▸ **Task prompt**
Every line of the following records that includes "your" should be copied.

Content starts

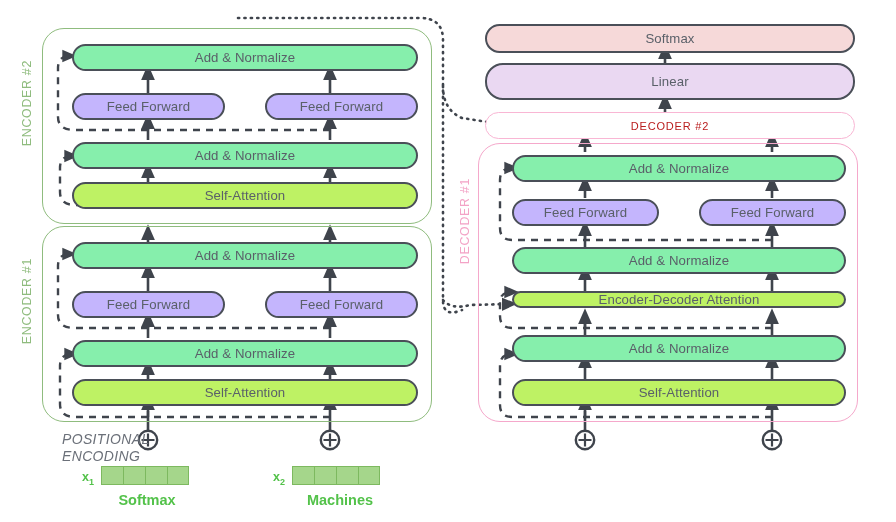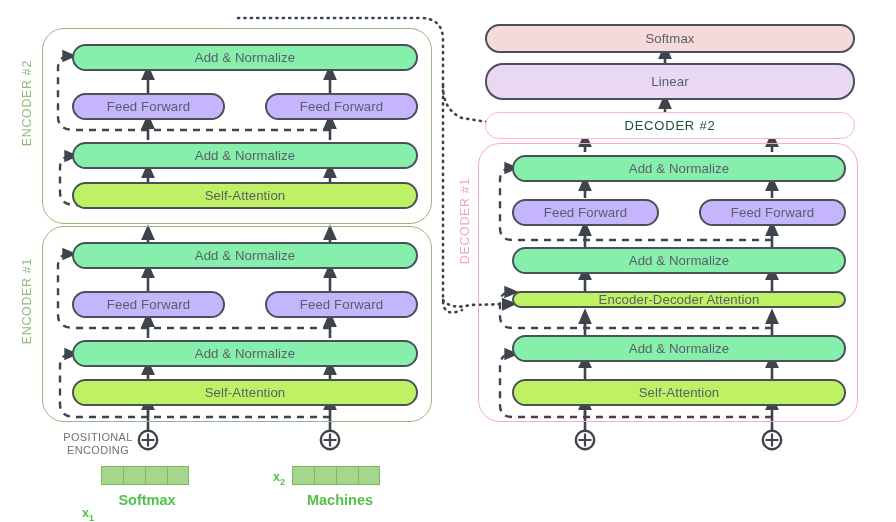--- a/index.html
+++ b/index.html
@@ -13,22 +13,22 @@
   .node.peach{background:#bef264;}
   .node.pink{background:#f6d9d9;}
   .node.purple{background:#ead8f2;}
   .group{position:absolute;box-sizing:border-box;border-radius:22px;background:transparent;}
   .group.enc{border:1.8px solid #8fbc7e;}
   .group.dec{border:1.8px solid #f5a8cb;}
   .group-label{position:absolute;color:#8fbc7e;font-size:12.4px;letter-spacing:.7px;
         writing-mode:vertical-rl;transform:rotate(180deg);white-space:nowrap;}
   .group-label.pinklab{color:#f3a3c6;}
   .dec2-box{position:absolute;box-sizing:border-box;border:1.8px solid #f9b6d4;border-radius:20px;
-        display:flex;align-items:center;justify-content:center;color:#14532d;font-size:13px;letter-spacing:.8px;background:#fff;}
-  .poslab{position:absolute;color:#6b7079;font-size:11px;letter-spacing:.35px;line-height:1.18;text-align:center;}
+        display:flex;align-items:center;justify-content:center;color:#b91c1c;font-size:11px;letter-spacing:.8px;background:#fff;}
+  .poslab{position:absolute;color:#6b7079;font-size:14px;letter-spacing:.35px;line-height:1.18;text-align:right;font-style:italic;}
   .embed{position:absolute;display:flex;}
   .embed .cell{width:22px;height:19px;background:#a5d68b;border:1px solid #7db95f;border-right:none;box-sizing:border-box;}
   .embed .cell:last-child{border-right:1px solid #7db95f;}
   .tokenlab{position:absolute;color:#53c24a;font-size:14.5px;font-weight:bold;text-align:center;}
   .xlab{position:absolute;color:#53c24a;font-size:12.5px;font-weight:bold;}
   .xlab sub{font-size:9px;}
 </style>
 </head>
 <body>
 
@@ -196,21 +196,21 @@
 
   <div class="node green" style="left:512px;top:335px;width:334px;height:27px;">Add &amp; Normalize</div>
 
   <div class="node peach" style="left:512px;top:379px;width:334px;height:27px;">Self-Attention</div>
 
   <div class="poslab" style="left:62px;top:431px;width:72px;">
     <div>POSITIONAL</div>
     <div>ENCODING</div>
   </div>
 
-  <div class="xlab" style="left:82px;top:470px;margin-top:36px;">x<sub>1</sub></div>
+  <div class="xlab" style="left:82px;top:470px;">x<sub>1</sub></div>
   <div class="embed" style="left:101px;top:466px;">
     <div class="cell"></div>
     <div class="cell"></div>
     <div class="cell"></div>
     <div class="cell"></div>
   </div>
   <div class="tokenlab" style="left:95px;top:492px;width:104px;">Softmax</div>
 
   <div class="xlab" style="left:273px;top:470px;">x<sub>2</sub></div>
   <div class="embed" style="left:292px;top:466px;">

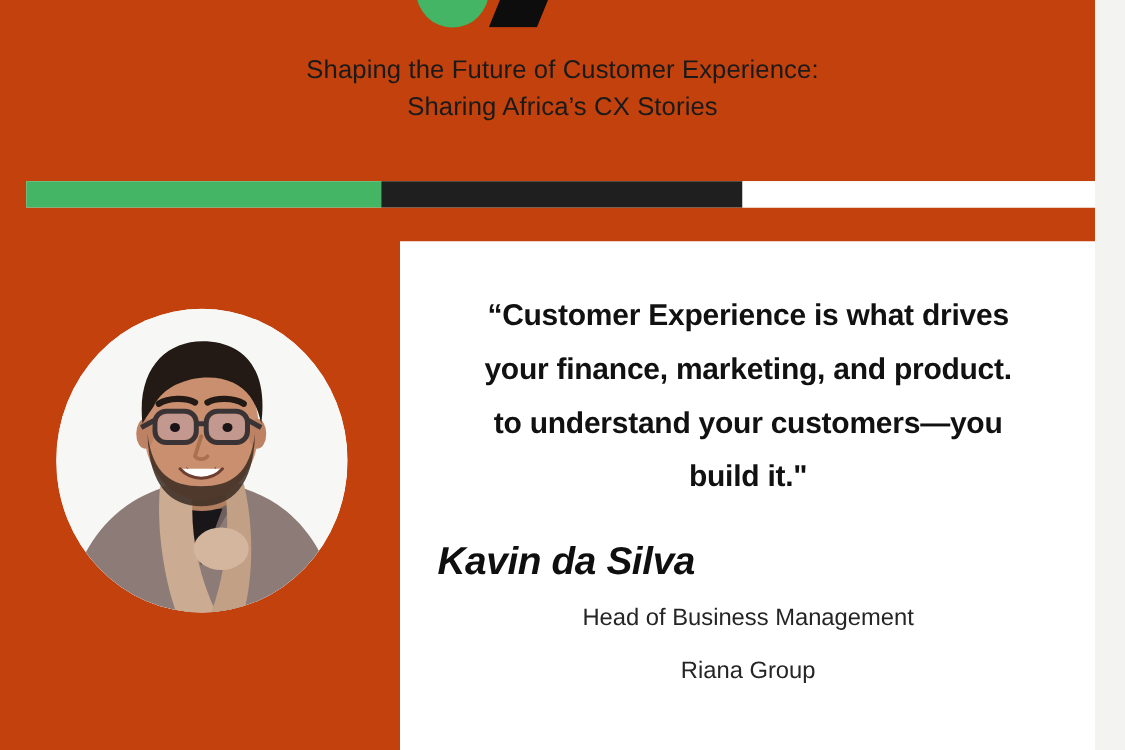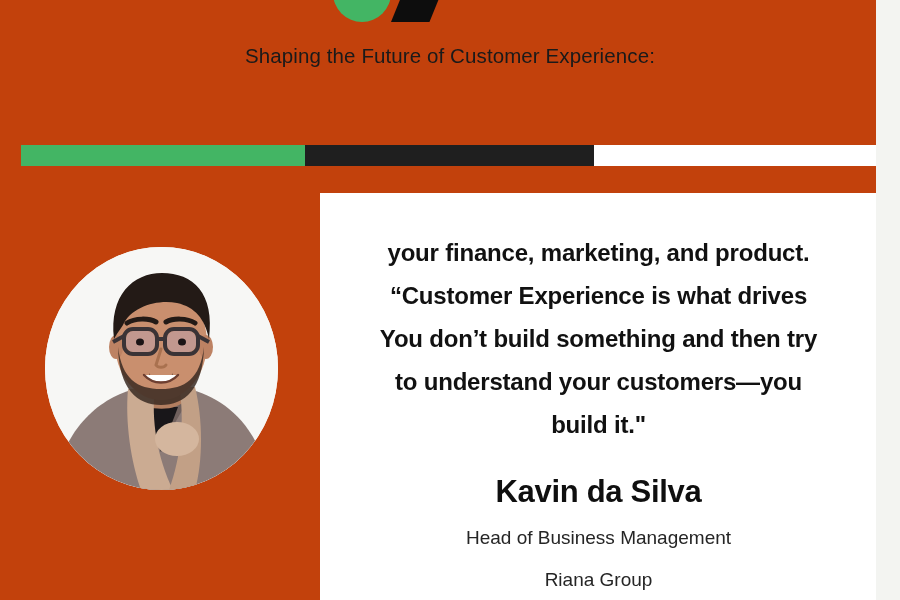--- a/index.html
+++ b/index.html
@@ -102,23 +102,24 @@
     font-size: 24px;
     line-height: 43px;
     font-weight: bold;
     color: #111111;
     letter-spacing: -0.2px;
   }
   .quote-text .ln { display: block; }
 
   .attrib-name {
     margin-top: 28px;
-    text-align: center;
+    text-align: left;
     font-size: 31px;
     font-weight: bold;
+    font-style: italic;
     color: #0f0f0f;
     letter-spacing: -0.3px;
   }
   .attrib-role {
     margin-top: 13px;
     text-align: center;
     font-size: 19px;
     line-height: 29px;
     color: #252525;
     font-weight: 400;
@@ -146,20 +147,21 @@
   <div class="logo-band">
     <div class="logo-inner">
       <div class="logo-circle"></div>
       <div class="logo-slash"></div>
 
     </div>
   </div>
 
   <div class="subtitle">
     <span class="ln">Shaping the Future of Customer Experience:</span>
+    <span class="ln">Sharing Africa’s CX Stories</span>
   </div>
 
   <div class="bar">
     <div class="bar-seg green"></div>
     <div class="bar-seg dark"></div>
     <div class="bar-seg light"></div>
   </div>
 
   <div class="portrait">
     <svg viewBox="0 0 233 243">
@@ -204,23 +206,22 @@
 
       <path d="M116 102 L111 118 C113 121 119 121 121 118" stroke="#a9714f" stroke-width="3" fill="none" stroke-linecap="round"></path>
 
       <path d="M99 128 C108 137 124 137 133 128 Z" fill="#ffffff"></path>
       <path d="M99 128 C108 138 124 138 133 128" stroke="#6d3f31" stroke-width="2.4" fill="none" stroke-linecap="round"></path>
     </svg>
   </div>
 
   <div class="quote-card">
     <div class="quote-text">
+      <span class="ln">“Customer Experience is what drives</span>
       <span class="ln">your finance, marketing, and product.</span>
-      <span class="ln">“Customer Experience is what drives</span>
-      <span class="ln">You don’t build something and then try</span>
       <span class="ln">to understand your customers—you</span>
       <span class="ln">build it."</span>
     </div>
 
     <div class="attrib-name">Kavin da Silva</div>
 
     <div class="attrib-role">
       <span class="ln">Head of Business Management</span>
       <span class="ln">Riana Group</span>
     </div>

Content ends
Content starts

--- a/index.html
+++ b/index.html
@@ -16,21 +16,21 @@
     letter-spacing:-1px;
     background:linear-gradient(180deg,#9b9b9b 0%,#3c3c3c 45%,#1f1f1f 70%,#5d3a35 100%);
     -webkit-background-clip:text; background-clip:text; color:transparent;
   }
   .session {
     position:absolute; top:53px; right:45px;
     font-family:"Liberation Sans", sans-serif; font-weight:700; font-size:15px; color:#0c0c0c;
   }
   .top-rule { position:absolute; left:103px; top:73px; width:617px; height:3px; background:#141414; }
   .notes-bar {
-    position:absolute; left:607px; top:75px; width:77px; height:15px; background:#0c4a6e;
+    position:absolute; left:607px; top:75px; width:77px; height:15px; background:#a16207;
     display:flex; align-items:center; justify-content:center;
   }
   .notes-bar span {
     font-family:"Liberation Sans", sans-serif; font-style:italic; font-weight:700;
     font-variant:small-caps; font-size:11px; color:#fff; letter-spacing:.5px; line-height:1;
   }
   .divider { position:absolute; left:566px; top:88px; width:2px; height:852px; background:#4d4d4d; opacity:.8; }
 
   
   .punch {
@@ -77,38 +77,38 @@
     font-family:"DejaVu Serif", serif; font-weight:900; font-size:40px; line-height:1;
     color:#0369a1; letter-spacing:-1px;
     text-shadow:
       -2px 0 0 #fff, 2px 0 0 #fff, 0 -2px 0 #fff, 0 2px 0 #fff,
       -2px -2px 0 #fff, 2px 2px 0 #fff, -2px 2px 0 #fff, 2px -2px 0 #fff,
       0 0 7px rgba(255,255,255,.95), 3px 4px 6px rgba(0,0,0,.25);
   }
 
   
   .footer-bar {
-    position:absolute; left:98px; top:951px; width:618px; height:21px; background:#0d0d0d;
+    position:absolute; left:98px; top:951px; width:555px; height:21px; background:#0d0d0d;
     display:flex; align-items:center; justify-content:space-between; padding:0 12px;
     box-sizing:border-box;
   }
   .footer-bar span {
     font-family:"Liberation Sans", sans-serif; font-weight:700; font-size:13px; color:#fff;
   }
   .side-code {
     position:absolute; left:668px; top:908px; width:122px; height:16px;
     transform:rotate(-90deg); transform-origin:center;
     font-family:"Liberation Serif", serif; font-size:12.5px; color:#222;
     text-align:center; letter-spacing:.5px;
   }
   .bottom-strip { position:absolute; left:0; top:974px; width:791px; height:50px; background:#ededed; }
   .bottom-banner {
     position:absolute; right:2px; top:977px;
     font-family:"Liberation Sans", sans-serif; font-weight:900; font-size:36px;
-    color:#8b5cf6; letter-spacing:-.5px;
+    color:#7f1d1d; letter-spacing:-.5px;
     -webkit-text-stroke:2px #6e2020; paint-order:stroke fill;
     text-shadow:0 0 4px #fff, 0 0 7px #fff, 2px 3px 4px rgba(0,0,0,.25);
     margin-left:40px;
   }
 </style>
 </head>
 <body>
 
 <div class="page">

Content ends
Content starts

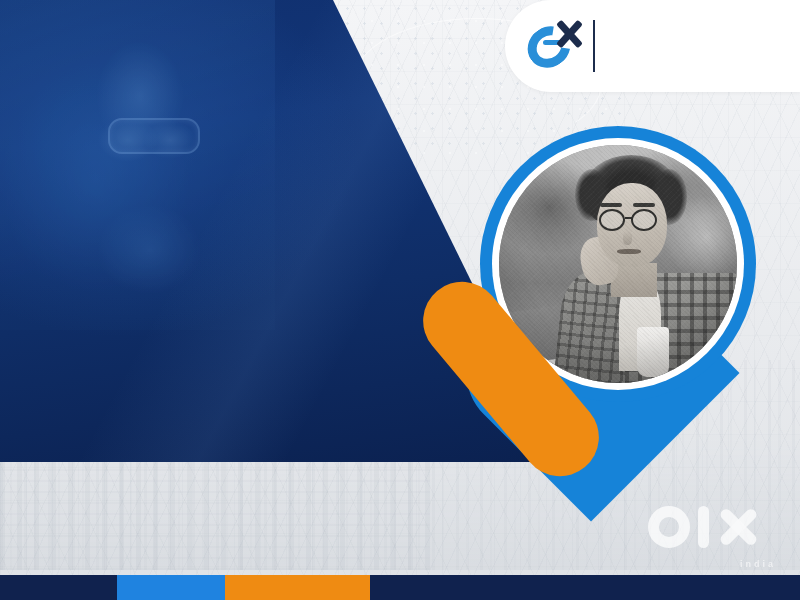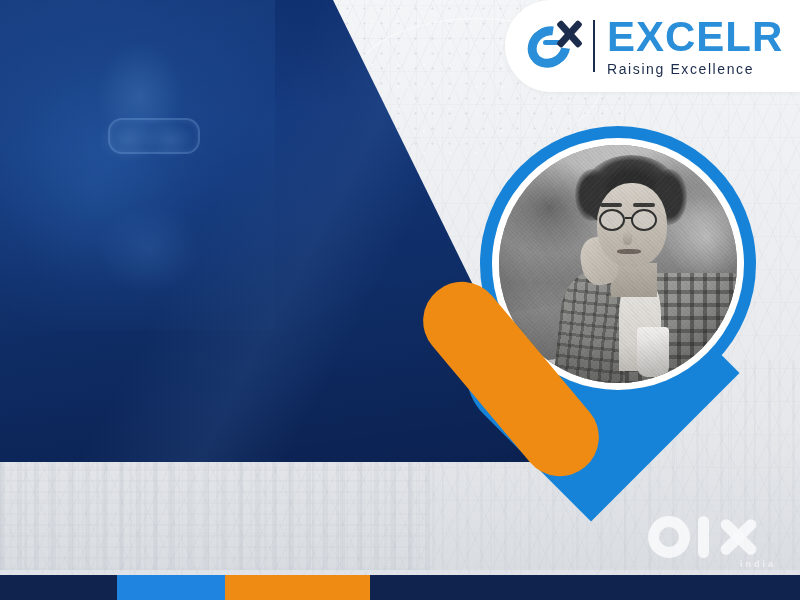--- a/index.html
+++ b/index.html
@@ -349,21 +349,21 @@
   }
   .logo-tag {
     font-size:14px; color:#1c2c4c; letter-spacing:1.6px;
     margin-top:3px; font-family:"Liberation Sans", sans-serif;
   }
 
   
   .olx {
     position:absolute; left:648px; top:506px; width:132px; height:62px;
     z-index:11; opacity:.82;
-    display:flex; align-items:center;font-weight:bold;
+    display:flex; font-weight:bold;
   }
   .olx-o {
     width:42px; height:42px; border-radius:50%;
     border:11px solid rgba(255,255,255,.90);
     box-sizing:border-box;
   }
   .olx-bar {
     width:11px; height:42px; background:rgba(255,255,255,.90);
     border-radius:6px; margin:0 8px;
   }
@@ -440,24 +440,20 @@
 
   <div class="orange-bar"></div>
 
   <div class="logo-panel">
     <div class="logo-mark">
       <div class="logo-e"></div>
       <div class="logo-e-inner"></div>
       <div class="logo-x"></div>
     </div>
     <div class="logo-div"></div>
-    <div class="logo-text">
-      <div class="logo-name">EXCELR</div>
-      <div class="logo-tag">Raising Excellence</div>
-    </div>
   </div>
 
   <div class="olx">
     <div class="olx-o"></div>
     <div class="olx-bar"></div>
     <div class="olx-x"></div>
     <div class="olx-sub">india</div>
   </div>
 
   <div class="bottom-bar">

Content ends

▸ **Written response**
       <span class="ln">your finance, marketing, and product.</span>
       <span class="ln">to understand your customers—you</span>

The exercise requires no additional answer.